I find cases where it has been ruled that a party attacking an assignment for fraud and endeavoring thus to destroy its validity, cannot afterwards come in with other creditors, present his claim, then being litigated, for allowance ; have it allowed, and then share equally with other creditors who have assumed no such hostile attitude. This was the case of Valentine v. Decker, 43 Mo. 583. In Jefferis's Appeal, 33 Pa. St. 40, the contest was between creditors under the first assignment, who claimed a preference over the creditors under the second, and this preference was denied them, the court holding that in order to enforce their interest under the first assignment, their remedy lay against the first assignees, by calling them to account under the law of assignments, but this ruling admitted that their claims were properly allowed under the second assignment, but that presenting their claims for allowance under the second assignment, their rights were measured by its provisions, and not by those of the first assignment. In short, that the assignees, under the second assignment, were under no obligation to perform the duties of the assignees under the first assignment, or to comply with the terms or conditions of that instrument. The case of Fellows v. Greenleaf, 43 N. H. 421, seems to decide that a creditor who does not assent to an assignment, and *29sues in the ordinary way, will only be entitled to the surplus remaining in the hands of the assignee after all the assenting creditors have been fully paid. But I have found no case going to the length of saying that where, as here, the claim of the creditor has passed in rem judicatum, that his rights therein or thereto can be affected or overthrown in consequence of his subsequently recovering judgment for the amount of his allowed claim, and then'attempting by legal procedure to have that judgment satisfied out of what, at the time, were not considered as passing as assets into the hands of the assignee by reason .of the assignment.

Under the ruling in Hannah v. Moberly Bank, 67 Mo. 678, that unpaid stock subscriptions were not evidences of debt, a ruling now happily overruled by Eppright v. Nickerson, 78 Mo. 482, it was very naturally supposed by the plaintiff that he was only conforming to the dictates of the most ordinary prudence, when he endeavored to collect what, at that time, was thought to be uncollectible by the assignee.
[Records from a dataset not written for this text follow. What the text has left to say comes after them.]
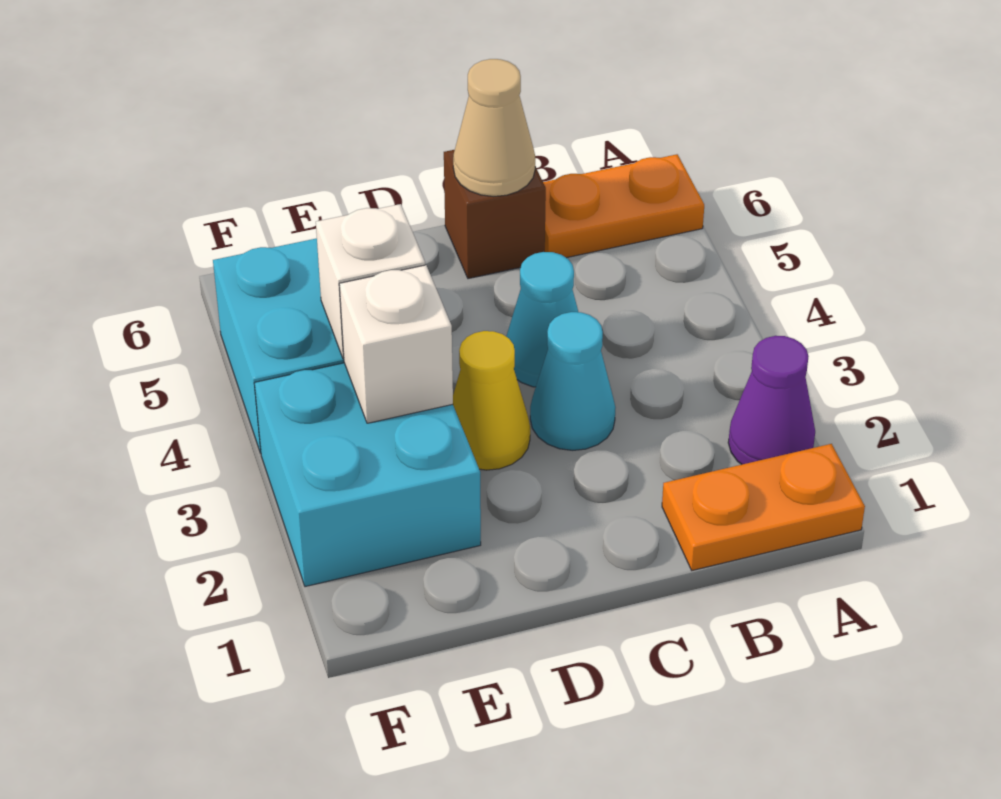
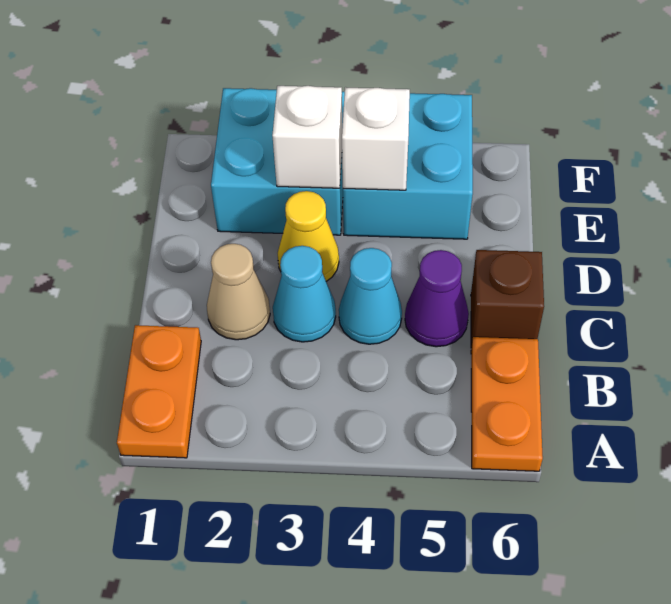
purple cone A2 level 1 -> purple cone C5 level 1
tan cone C6 level 2 -> tan cone C2 level 1

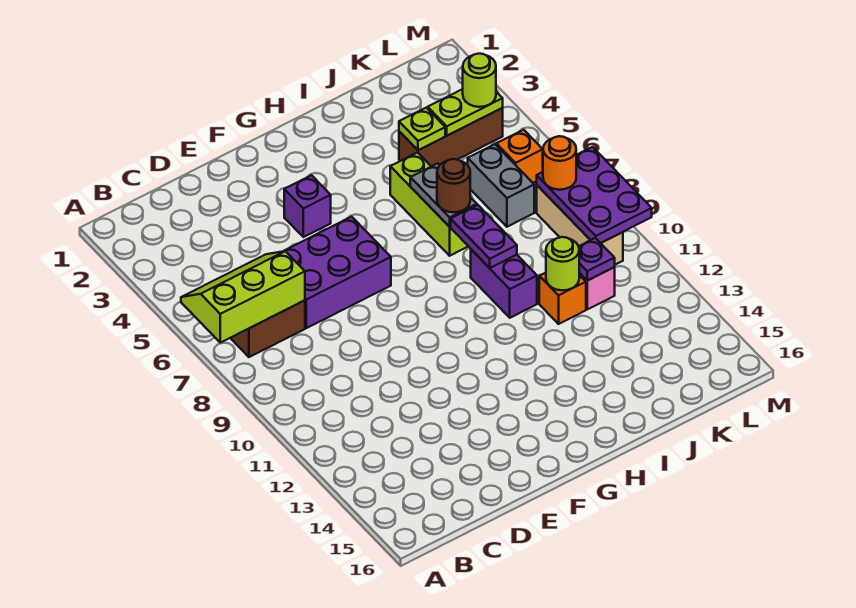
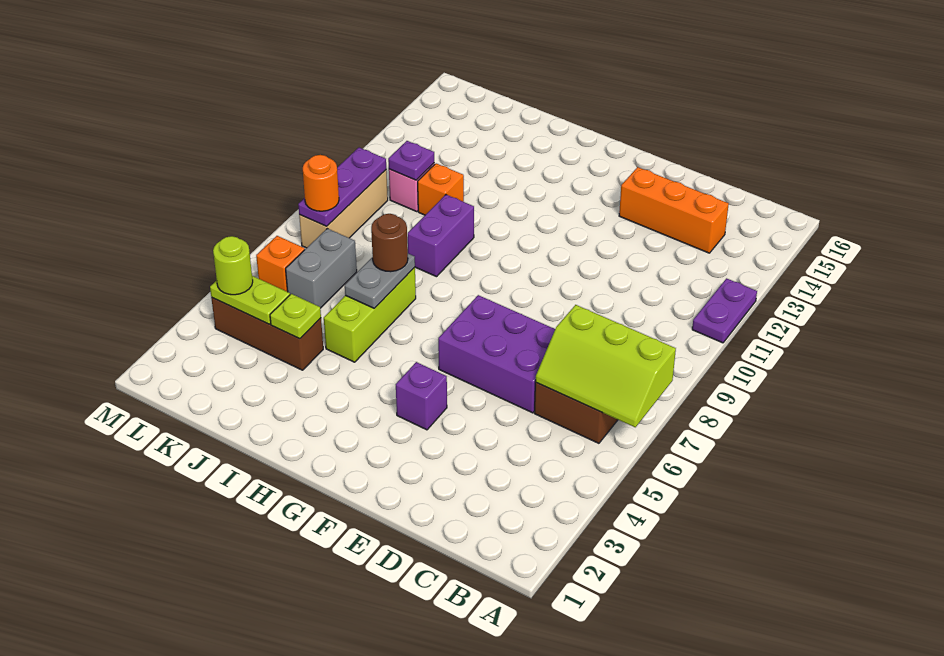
none -> orange brick C14:E14 level 1
purple plate I8:I9 level 2 -> purple plate A11:A12 level 1
lime round brick J11 level 2 -> none
purple plate L8:M10 level 2 -> purple plate L8:L10 level 2

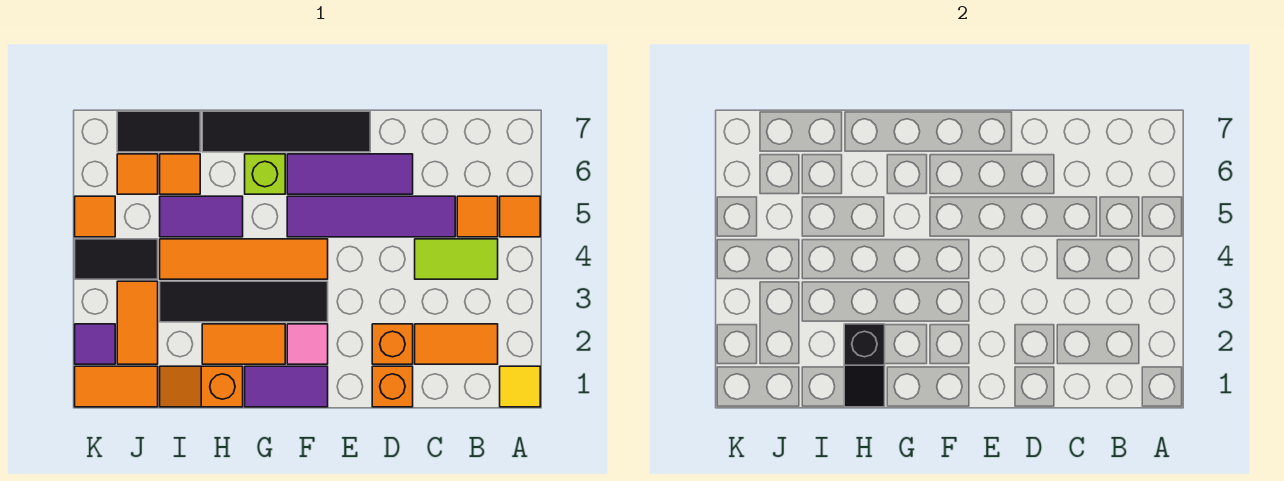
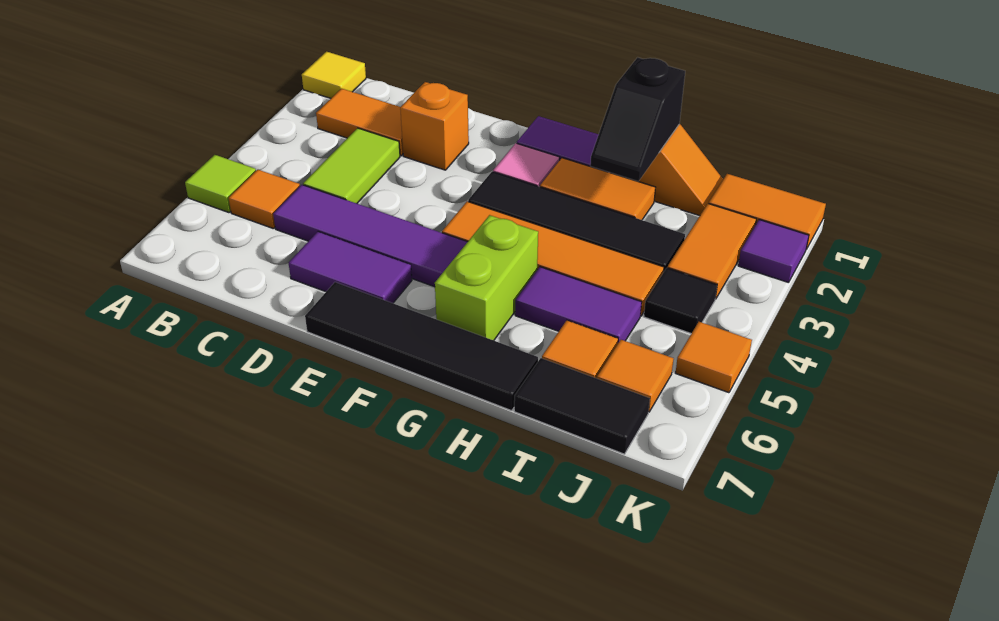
orange tile A5 level 1 -> lime tile A5 level 1
lime tile B4:C4 level 1 -> lime tile C3:C4 level 1
orange brick D1 level 1 -> none
purple tile D6:F6 level 1 -> purple tile D6:E6 level 1
lime brick G6 level 1 -> lime brick G5:G6 level 1
black slope H1:H2 level 2 top 2 -> black slope H1:H2 level 2 top 1
black tile J4:K4 level 1 -> black tile J4 level 1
This act of the plaintiff should not be laid to his charge as one of hostility towards the assignment, but rather the contrary; There is a wide difference, I take it, between a direct attack upon an assignment, as for fraud, etc., and a case where a claim is presented and allowed before the assignee, and the claimant afterwards endeavors by legal measures to reach such assets as seemed to be beyond the reach of the assignee. There is certainly a distinction to be taken between direct attack and mere inadvertence. But whatever view may be taken on this branch of the case, the subsequent action of the plaintiff cannot be held to destroy the effect of his judgment regularly obtained and rendered by and before the assignee. That remains sure and steadfast. And the assignee need not have incurred the penalty imposed on him by section ■ 387, and by the judgment of the court; for it was in his power to have asked the circuit court for directions, and *30having conformed to them lie would have been fully protected. Burrill on Assig., secs. 427, 460, and cases cited.

Perhaps the assignee had a still larger scope of remedy ; for it seems that where a party has accepted an assignment he cannot then proceed as if he had not done so, and in such case the assignee has a remedy by inj unction to restrain him from further action. Gresham v. Crossland, 59 Ga. 270 ; 2 High on Inj., sec. 1411.

For these reasons the judgment is affirmed.

All concur except Black, J., who dissents.